Liv calls to tell me the next morning, the chime of my phone dragging me out of a fitful sleep. Dreams of Kira, of dark shapes moving overhead. “I tried to explain but Cath just stared at me,” she says, her voice seeming to come from miles away. I can imagine it perfectly—her bewildered look turning to distrust as she takes in Liv’s hair, her mangled dress, her smeared lipstick. “She told me her brother was gone. Nothing could change that.”
Martin wasn’t the only casualty.
Seven people died in the Bartlemas churchyard riot. Six students, one officer. Someone tore off his helmet and heaved a rock into his head. The news alerts pop up continuously on my tablet while we talk, tiny flares of disaster in the corner of my screen. Blurry shots of our teeth, our rictus grins that night. Headlines screaming about The Age of RAGE!
I can still feel that raw jangling of emotion. A kind of push.
* * *
—
Mom comes down just before noon and from the look on her face I can tell she’s been following the news in her bedroom.
“Were you there last night?” she demands. Whatever understanding we shared is gone now. I’m her child and I lied to her. I can’t meet her gaze and she knows instantly what that means. “Jesus, Sophie. Why didn’t you tell me?”
I expect her to yell but she doesn’t. She turns on the television. Soon the two of us are huddled together in front of it. I watch her take in the appearance of the nymph, the dull gleam of its feathers—its wings, like sails. But what she sees is the wreckage of the human form, the monstrous transformation. “Oh god, oh Jesus,” she whispers, over and over. “Did you see one of them last night?”

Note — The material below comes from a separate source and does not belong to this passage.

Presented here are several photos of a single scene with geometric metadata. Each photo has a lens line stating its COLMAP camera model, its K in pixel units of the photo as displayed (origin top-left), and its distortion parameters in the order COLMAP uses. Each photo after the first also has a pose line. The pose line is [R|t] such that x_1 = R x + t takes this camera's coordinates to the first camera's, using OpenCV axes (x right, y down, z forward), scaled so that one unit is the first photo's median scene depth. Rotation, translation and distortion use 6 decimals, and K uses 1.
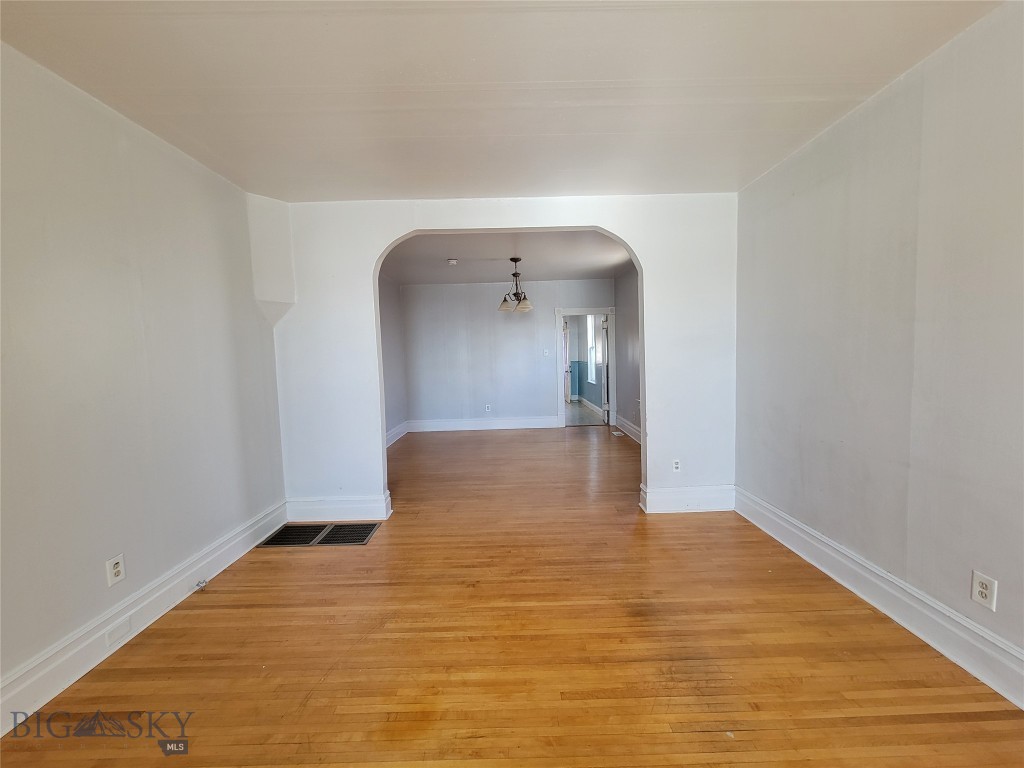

When I still don’t answer, she makes a grab for my hand, not registering the lacerated palms, which I mended roughly with fibrin glue last night. The drugged haze of my stare, dirt crusted into the grooves of my skin. I’ve slept for maybe two hours.
“What are they?” she demands but it’s the television presenter who answers her question. Officials have confirmed the results. The recovered body was human—or it had been human, once.